Impatient with broken chargers, bad service
Inspired to help the nation reduce its dependence on fossil fuels, Zach Schiff-Abrams of Los Angeles bought a Genesis GV60. As a renter, he has relied on public charging, primarily using Electrify America stations — and that’s been his biggest problem about owning an electric car.
Charging speeds have been inconsistent, he said, with half-hour sessions providing only a 15 to 30% charge, and he often encounters broken chargers.
“I believe in electrical, so I’m really actually trying to be a responsible consumer,” Schiff-Abrams said. “I want to report them when they’re down, but the customer service is horrible.”
For years, the reliability of charging networks has been a well-documented problem. Only 73% of fast chargers in the San Francisco Bay Area were functional in a 2022 study. The growth of the EV market has put increasing strain on public charging stations, a consumer survey found.
In January, the California Air Resources Board approved a final $200 million spending plan for Electrify America — but not before board chair Liane Randolph scolded its CEO.
Randolph — arguably one of America’s top climate regulators — told CEO Robert Barrosa about an exchange she had with his company’s customer service line after finding a broken charger at a station along Interstate-5.

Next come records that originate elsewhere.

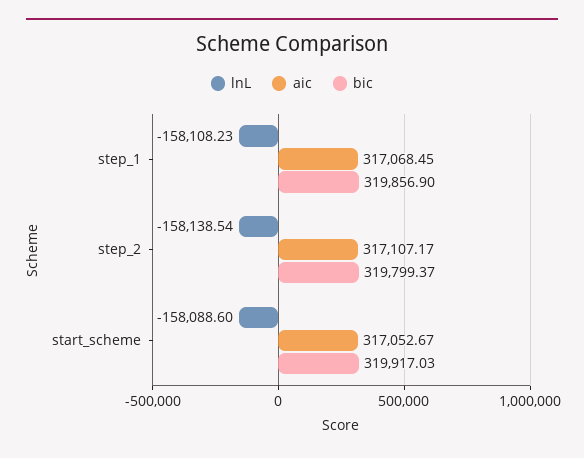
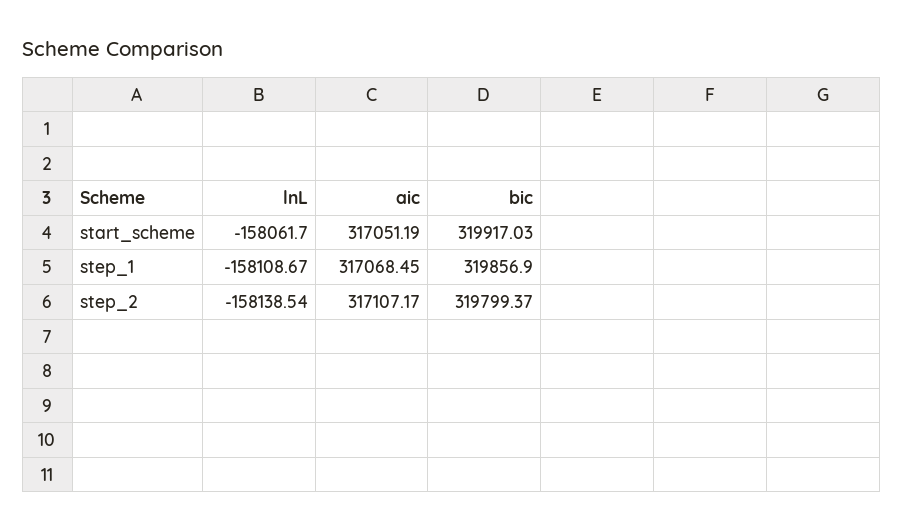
  {
    "lnL": {
-     "step_1": -158108.23,
+     "step_1": -158108.67,
      "step_2": -158138.54,
-     "start_scheme": -158088.6
+     "start_scheme": -158061.7
    },
    "aic": {
      "step_1": 317068.45,
      "step_2": 317107.17,
-     "start_scheme": 317052.67
+     "start_scheme": 317051.19
    },
    "bic": {
      "step_1": 319856.9,
      "step_2": 319799.37,
      "start_scheme": 319917.03
    }
  }

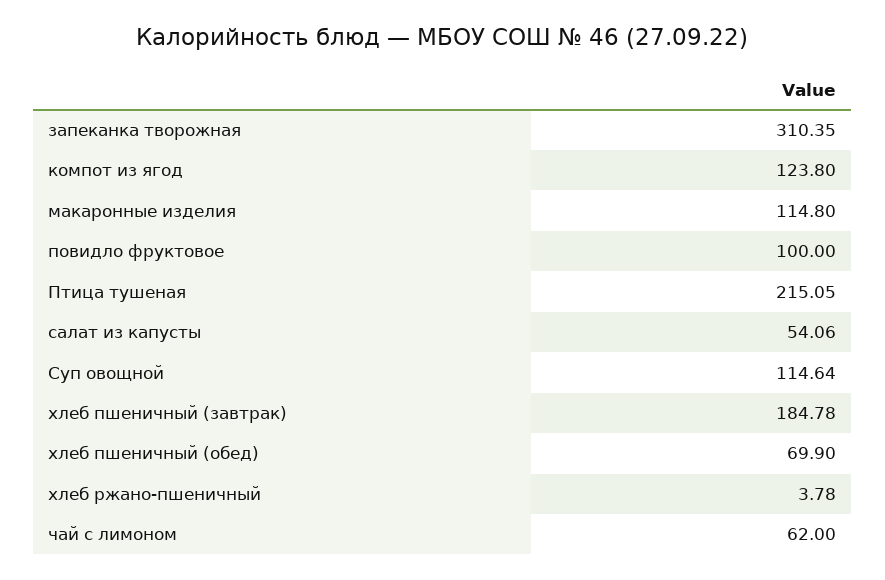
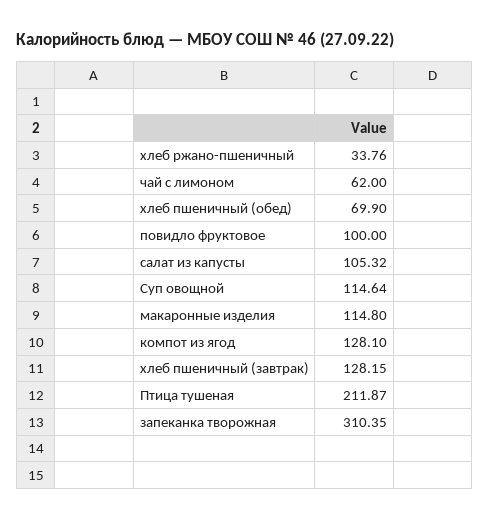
  {
    "запеканка творожная": 310.35,
-   "компот из ягод": 123.8,
+   "компот из ягод": 128.1,
    "макаронные изделия": 114.8,
    "повидло фруктовое": 100,
-   "Птица тушеная": 215.05,
+   "Птица тушеная": 211.87,
-   "салат из капусты": 54.06,
+   "салат из капусты": 105.32,
    "Суп овощной": 114.64,
-   "хлеб пшеничный (завтрак)": 184.78,
+   "хлеб пшеничный (завтрак)": 128.15,
    "хлеб пшеничный (обед)": 69.9,
-   "хлеб ржано-пшеничный": 3.78,
+   "хлеб ржано-пшеничный": 33.76,
    "чай с лимоном": 62
  }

“It didn’t work,” Randolph said during the board meeting. “Called the customer service line, waited like 10-ish minutes. …(The charger) was showing operable on the app and the guy goes, ‘oh, my data is showing me that it has not had a successful charge in three days.’”
“These issues are not easy,” Barrosa responded. “Our head is not in the sand,” he told board members earlier. “We are listening to customers.”
But Randolph, addressing journalists at a conference in Philadelphia, pushed back against the idea that because the transition to electric vehicles is happening gradually that it’s a failure. Many people will rely on charging at home or work, and batteries are becoming more efficient.
“The infrastructure is continuing to be rolled out at a rapid pace,” Randolph said. “It doesn’t all have to be perfect instantly. It’s a process. And it’s a process that’s continuing to move.”